Point the transport at the same agent route you serve for turns. These examples use React and Angular; the Vue and Svelte bindings accept the same GenkitChatTransport.

import { useMemo, useState } from 'react';
import { useChat } from '@ai-sdk/react';
import { GenkitChatTransport } from '@genkit-ai/vercel-ai/client';
function Chat() {
// The chat id is sent to the agent as its sessionId, so it must be a UUID.
const chatId = useMemo(() => crypto.randomUUID(), []);
const [input, setInput] = useState('');
const { messages, sendMessage, status } = useChat({
id: chatId,
transport: new GenkitChatTransport({ url: '/api/weatherAgent' }),
});
return (
<>
{messages.map((message) => (
<div key={message.id}>
<strong>{message.role}: </strong>
{/* A UIMessage is a list of typed parts; render the text ones. */}
{message.parts.map((part, i) =>
part.type === 'text' ? <span key={i}>{part.text}</span> : null,
)}
</div>
))}
<form
onSubmit={(e) => {
e.preventDefault();
if (!input.trim()) return;
sendMessage({ text: input });
setInput('');
}}
>
<input value={input} onChange={(e) => setInput(e.target.value)} />
<button disabled={status !== 'ready'}>Send</button>
</form>
</>
);
}

Neither binding manages input state, so you hold it yourself and pass the text to sendMessage({ text }). Each message is a UIMessage whose parts array holds typed segments (text, tool calls, and so on); the loop above renders the text parts. status is ready when the agent is idle.

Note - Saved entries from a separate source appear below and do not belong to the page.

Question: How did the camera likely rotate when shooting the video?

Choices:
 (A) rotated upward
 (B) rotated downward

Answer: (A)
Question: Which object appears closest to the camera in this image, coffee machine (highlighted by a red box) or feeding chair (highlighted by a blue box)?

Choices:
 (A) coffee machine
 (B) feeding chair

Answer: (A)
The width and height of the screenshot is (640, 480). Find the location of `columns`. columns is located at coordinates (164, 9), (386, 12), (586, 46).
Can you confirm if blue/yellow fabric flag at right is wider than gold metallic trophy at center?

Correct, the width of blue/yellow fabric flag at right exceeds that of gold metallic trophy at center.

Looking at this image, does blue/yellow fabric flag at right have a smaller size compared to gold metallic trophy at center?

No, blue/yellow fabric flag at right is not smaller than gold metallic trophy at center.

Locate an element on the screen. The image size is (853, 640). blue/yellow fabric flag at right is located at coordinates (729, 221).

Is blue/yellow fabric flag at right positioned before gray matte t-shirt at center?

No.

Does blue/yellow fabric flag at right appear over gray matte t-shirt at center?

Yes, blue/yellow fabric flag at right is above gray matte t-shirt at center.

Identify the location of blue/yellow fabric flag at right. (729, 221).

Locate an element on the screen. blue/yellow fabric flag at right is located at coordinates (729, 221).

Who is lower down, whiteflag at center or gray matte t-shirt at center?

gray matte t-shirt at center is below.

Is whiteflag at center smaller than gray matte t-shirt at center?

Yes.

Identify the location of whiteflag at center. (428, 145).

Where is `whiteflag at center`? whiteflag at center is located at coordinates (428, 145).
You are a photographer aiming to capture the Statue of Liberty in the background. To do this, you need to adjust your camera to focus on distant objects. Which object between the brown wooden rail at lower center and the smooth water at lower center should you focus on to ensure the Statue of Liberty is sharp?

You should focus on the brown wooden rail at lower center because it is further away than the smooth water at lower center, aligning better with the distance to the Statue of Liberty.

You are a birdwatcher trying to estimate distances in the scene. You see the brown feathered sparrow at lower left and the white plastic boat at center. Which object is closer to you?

AI SDK UI streams structured data alongside the chat as data parts, delivered through the binding’s onData callback rather than added to messages. This is the SDK’s standard channel for anything that is not chat text, and the transport reuses it to carry the agent’s custom state: each time the agent updates its session state, it emits a transient data-custom part with the full, current state. Because it is transient and never lands on a message, a UI that only renders messages never sees it — read it in onData. Both useChat(options) and new Chat(options) take onData in the same options object as id and transport:

onData: (part) => {
if (part.type === 'data-custom') {
// part.data is the agent's full, current custom state.
renderCustomState(part.data);
}
},

Tool calls arrive as tool-<name> parts on the assistant message, each advancing through a state lifecycle: input-streaminginput-availableoutput-available (or output-error). Scan the latest assistant message’s parts to drive per-tool progress indicators.

GenkitChatTransport takes url and an optional headers object or function for rotating auth tokens. To resume an earlier conversation, convert a snapshot’s messages with messagesFromSnapshot() and pass them to your chat binding’s messages option (for example, useChat({ id, messages })). When the user answers an interrupt through the SDK’s addToolResult, the transport returns the resolved tool output to the agent as a resume payload automatically.

On the server, this is the standard agent route shown above, backed by a session store so each sessionId keeps its own conversation; no extra wiring is required.